Write out the text of every row below again, character for character, and leave out the pictures.

RECORDS SUPPLIED:
***

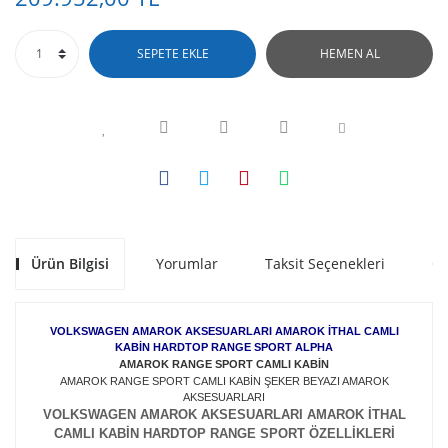
SEPETE EKLE
HEMEN AL
Ürün Bilgisi
Yorumlar
Taksit Seçenekleri
Ön
VOLKSWAGEN AMAROK AKSESUARLARI AMAROK İTHAL CAMLI
KABİN HARDTOP RANGE SPORT ALPHA
AMAROK RANGE SPORT CAMLI KABİN
AMAROK RANGE SPORT CAMLI KABİN ŞEKER BEYAZI AMAROK
AKSESUARLARI
VOLKSWAGEN AMAROK AKSESUARLARI AMAROK İTHAL
CAMLI KABİN HARDTOP RANGE SPORT ÖZELLİKLERİ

***

TASK RESPONSE:
SEPETE EKLE
HEMEN AL
Ürün Bilgisi
Yorumlar
Taksit Seçenekleri
Ön
VOLKSWAGEN AMAROK AKSESUARLARI AMAROK İTHAL CAMLI
KABİN HARDTOP RANGE SPORT ALPHA
AMAROK RANGE SPORT CAMLI KABİN
AMAROK RANGE SPORT CAMLI KABİN ŞEKER BEYAZI AMAROK
AKSESUARLARI
VOLKSWAGEN AMAROK AKSESUARLARI AMAROK İTHAL
CAMLI KABİN HARDTOP RANGE SPORT ÖZELLİKLERİ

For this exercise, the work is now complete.